Ms. Zakaria, 32, belongs to a nomadic community in West Darfur. She and her family move continuously in search of water and pasture for their cattle. Like many nomad women, she had never visited a health facility or been seen by a midwife.
When it became apparent that she could not deliver on her own, her family called for a traditional birth attendant, someone who customarily assists during childbirth but who has no formal medical training.
The birth attendant was unable to help, leaving Ms. Zakaria in agony for two full days as her labour failed to progress.
In West Darfur, the risks are worse. The state has the second highest maternal death rate in the country, according to a 2010 survey. And among vulnerable groups like Ms. Zaharia’s community, the dangers are even greater.
There are an estimated 75,000 nomads in West Darfur. Their travels take them far from health facilities, and nomadic women often perform arduous tasks throughout their pregnancies, such as following herds into the pasture for long hours.
Ms. Zakaria’s own health had been an afterthought while she was pregnant – until the delivery nearly killed her.
On her third day of labour, her family finally managed to find a trained midwife, who urged them to bring her to a hospital immediately. The nearest hospital was at Elgeneina, the state capital, which required them to find a car for transport. It ended up costing them 400 Sudanese pounds.
“This amount of money is not a joke for us,” said a family member, “but we managed to collect it.”
Ms. Zakaria arrived in the dead of night, accompanied by her husband and father.
Fortunately, the hospital was able to manage complications like hers. In 2014, its maternity ward was thoroughly rehabilitated with help from UNFPA and the United States Agency for International Development.
A Caesarean section was quickly performed, saving Ms. Zakaria’s life and that of her baby boy.
Before the hospital was rehabilitated, it had only one delivery room and five beds, and there was a single, poorly stocked operating theatre.
Today, there are four delivery rooms and 50 beds, as well as two well equipped operating theatres. The hospital now conducts 60 to 70 Caesarean sections per month, in addition to 110 to 140 vaginal deliveries.
The upgrades have “improved the capacity and quality of the services [and] maintained the dignity of women,” said Dr. Alaa Eldeen, a senior gynaecologist at the hospital.
When asked why she had not received antenatal care, Ms. Zakaria joked, “The herd owner is crazy.” She – along with her family – is the owner of her herd. It was a way of reflecting on how little concern she had given to her own well-being.
UNFPA is now working with midwives to reach these communities, helping them to prioritize women’s health.
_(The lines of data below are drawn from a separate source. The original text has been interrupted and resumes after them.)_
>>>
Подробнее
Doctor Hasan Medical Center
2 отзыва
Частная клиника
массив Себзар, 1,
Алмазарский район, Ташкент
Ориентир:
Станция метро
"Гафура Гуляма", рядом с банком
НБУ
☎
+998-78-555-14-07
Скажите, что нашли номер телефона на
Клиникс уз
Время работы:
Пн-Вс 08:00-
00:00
A yearlong training programme at the midwifery school in Elgeneina is supported by UNFPA. In each class, five midwives come from nomadic groups. Upon graduation, they will move with their communities, providing essential health services.
UNFPA is also planning an awareness campaign about the importance of receiving antenatal care, safe delivery services and other reproductive health care. As part of this campaign, trained midwives will spread messages about maternal health and family planning, and help direct women to further health care.